Technical Musings: September 2013

In this blog post, I want to talk about various java references. In java there are four types of references

Strong Reference
Soft Reference
Weak Reference
Phantom Reference

The strongest of these four is Strong Reference and the weakest is Phantom Reference. I am not going to talk about the Strong Reference as that is your normal reference but concentrate on the other three reference as that is more interesting.

There are lot of links available that describe the three references but I could not find a post that has code sample explaining the behaviour of them. Hopefully this post will supplement the other posts in your understanding of references. One good link that you should read is this https://weblogs.java.net/blog/2006/05/04/understanding-weak-references. This link explains all the references types in details as such I will not try to explain them but try to supplement them with code samples

Soft Reference

Soft Reference is a reference that is weaker than Strong reference as such JVM will only garbage collect it when it is running out of memory. I will quote a line from the javadoc that would be of our interest http://docs.oracle.com/javase/7/docs/api/java/lang/ref/SoftReference.html

All soft references to softly-reachable objects are guaranteed to have been cleared before the virtual machine throws an OutOfMemoryError

Ok, let us test this. I will have a object named Person as shown below

public class Person {
    private final String name;
    private final int age;

    public Person(final String name, final int age) {
        this.name = name;
        this.age = age;
    }

    public String getName() {
        return name;
    }

    public int getAge() {
        return age;
    }

    @Override
    public String toString() {
        return "Person [name=" + name + ", age=" + age + "]";
    }
}

So, what we will do in our test case is to create a multiple instances of Person object causing it to reclaim the Soft Reference when it is reaching out of memory error

        
        Map <String,SoftReference<Person>> map = new HashMap<String,SoftReference<Person>>();         
        Person person = new Person("tabiul", 35);
        map.put("tabiul",new SoftReference<Person>(person));
        for(int i = 0 ; i < 30000; i++){
            SoftReference<Person> ref = new SoftReference<Person>(new Person("tabiul" + i, 35));
            map.put("tabiul" + i, ref);
            
        }
        System.out.println(map.size());
        System.out.println(map.get("tabiul").get());

Running the above code with the java option -Xms 2m -Xmx 2m we get the correct output

   3001
   Person [name=tabiul, age=35]

But, now if we change the loop from 3000 to let say 4000, the output is as below

   
   4001
   null

As you can see now, as the JVM is reaching its memory limit it garbage collected some of the Soft Reference. So, now the question when is should I use Soft Reference. A good answer is from the javadoc for SoftReference

Direct instances of this class may be used to implement simple caches; this class or derived subclasses may also be used in larger data structures to implement more sophisticated caches. As long as the referent of a soft reference is strongly reachable, that is, is actually in use, the soft reference will not be cleared. Thus a sophisticated cache can, for example, prevent its most recently used entries from being discarded by keeping strong referents to those entries, leaving the remaining entries to be discarded at the discretion of the garbage collector.

SOURCE MATERIAL:
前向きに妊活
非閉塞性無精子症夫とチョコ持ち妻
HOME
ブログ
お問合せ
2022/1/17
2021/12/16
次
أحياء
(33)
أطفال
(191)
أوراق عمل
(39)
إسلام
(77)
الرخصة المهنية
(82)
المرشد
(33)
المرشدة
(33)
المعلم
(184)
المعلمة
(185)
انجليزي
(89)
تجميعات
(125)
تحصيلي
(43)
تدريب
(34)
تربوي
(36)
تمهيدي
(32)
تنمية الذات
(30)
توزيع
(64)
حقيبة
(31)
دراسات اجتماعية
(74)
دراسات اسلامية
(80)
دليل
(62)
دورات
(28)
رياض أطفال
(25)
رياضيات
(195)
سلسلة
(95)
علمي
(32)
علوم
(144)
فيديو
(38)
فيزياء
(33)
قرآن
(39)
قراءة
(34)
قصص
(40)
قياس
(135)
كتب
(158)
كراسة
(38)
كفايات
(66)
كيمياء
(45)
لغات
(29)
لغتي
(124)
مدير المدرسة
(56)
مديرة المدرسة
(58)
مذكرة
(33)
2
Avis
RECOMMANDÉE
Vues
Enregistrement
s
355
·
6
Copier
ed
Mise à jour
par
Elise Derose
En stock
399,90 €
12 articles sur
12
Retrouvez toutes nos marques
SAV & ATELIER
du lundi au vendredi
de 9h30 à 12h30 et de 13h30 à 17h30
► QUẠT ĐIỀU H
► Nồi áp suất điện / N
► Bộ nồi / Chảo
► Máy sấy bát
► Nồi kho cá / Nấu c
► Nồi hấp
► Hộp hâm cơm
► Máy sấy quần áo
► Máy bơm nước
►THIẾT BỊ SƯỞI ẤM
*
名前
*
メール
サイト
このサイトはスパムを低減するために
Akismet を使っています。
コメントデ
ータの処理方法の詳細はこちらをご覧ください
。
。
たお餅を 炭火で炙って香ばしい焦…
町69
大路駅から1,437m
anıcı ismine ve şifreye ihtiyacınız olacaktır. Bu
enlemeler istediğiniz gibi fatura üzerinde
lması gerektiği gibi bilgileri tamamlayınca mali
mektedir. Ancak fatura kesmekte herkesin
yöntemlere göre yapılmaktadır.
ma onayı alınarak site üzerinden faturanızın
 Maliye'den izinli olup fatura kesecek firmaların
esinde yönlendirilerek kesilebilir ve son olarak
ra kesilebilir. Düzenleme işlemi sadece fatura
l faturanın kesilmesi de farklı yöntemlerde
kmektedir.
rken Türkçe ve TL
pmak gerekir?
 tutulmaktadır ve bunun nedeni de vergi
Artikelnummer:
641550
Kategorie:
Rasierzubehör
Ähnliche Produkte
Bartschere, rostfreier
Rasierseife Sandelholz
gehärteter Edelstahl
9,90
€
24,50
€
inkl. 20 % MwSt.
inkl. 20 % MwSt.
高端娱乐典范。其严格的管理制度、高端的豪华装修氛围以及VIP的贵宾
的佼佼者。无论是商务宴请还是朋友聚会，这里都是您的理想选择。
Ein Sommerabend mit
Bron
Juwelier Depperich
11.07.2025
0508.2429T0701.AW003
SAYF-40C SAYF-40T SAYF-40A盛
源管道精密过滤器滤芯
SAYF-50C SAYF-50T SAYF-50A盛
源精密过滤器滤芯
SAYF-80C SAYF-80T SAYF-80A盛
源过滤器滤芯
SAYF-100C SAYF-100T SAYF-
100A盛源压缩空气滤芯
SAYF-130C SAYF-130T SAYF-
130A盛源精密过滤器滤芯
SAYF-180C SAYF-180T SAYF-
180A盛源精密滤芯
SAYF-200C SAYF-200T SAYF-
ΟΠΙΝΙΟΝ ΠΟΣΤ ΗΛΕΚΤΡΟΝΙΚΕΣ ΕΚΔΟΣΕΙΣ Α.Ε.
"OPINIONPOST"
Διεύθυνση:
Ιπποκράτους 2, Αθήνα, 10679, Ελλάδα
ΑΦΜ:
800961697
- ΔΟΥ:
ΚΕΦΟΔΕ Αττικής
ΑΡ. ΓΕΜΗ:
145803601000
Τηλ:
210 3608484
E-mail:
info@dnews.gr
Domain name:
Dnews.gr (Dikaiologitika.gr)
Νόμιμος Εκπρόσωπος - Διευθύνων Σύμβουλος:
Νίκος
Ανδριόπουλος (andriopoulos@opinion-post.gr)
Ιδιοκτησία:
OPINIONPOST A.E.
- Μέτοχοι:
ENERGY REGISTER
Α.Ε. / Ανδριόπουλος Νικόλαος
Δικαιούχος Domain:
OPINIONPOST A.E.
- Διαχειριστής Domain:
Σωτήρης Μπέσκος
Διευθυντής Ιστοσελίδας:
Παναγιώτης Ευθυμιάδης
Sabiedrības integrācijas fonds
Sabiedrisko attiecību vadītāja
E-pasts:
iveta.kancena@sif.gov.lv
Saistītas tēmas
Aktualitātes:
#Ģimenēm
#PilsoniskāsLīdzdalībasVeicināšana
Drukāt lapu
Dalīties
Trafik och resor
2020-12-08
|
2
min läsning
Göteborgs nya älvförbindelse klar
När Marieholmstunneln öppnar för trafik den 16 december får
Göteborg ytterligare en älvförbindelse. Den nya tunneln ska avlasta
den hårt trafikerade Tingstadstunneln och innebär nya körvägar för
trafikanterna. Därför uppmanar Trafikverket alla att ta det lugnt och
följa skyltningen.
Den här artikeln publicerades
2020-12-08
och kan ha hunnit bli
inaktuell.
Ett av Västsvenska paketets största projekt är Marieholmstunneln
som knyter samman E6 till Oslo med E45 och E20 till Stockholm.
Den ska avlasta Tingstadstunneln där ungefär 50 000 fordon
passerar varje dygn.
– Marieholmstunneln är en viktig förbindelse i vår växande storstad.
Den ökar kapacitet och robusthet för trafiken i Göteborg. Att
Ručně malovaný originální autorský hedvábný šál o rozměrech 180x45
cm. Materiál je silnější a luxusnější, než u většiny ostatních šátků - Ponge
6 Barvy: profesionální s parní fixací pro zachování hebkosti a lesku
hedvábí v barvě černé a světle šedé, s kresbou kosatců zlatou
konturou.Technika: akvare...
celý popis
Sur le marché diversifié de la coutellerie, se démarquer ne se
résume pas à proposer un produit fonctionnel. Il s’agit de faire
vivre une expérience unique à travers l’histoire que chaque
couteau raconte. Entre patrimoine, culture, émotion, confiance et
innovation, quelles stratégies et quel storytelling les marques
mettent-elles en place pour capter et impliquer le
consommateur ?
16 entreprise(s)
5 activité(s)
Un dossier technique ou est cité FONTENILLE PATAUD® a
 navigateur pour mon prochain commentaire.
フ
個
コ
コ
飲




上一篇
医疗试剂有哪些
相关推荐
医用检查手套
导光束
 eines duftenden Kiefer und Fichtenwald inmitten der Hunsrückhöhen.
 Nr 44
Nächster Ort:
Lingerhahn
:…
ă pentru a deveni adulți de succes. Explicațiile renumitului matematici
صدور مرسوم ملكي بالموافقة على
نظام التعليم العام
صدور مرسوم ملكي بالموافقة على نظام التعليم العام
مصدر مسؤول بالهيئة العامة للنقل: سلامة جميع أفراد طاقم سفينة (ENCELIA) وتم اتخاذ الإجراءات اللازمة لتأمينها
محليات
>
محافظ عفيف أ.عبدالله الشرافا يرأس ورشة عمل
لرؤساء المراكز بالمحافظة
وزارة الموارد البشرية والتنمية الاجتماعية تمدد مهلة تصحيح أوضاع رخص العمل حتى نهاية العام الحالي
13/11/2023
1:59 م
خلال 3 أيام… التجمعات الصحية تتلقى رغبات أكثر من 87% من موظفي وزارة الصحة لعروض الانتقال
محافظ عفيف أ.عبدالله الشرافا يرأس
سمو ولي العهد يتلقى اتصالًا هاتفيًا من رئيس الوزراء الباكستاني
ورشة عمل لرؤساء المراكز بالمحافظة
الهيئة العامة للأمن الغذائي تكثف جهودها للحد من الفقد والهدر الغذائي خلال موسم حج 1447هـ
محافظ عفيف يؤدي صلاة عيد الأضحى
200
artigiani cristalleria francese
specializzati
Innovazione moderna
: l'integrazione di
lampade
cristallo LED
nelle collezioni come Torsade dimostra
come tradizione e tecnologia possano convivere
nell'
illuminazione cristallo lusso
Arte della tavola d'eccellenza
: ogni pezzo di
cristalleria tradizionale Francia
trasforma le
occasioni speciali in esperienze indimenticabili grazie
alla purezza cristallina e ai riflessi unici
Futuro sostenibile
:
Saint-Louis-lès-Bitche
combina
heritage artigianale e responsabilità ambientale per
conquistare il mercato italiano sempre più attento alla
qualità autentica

WORK ITEM A: In the post on Java references, which of the four reference types is named as the weakest?
WORK ITEM B: Reproduce word for word the stretch of the post on Java references from "Technical Musings: September" through "is more interesting.".

FINAL ANSWER A: Phantom Reference

FINAL ANSWER B:
Technical Musings: September 2013

In this blog post, I want to talk about various java references. In java there are four types of references

Strong Reference
Soft Reference
Weak Reference
Phantom Reference

The strongest of these four is Strong Reference and the weakest is Phantom Reference. I am not going to talk about the Strong Reference as that is your normal reference but concentrate on the other three reference as that is more interesting.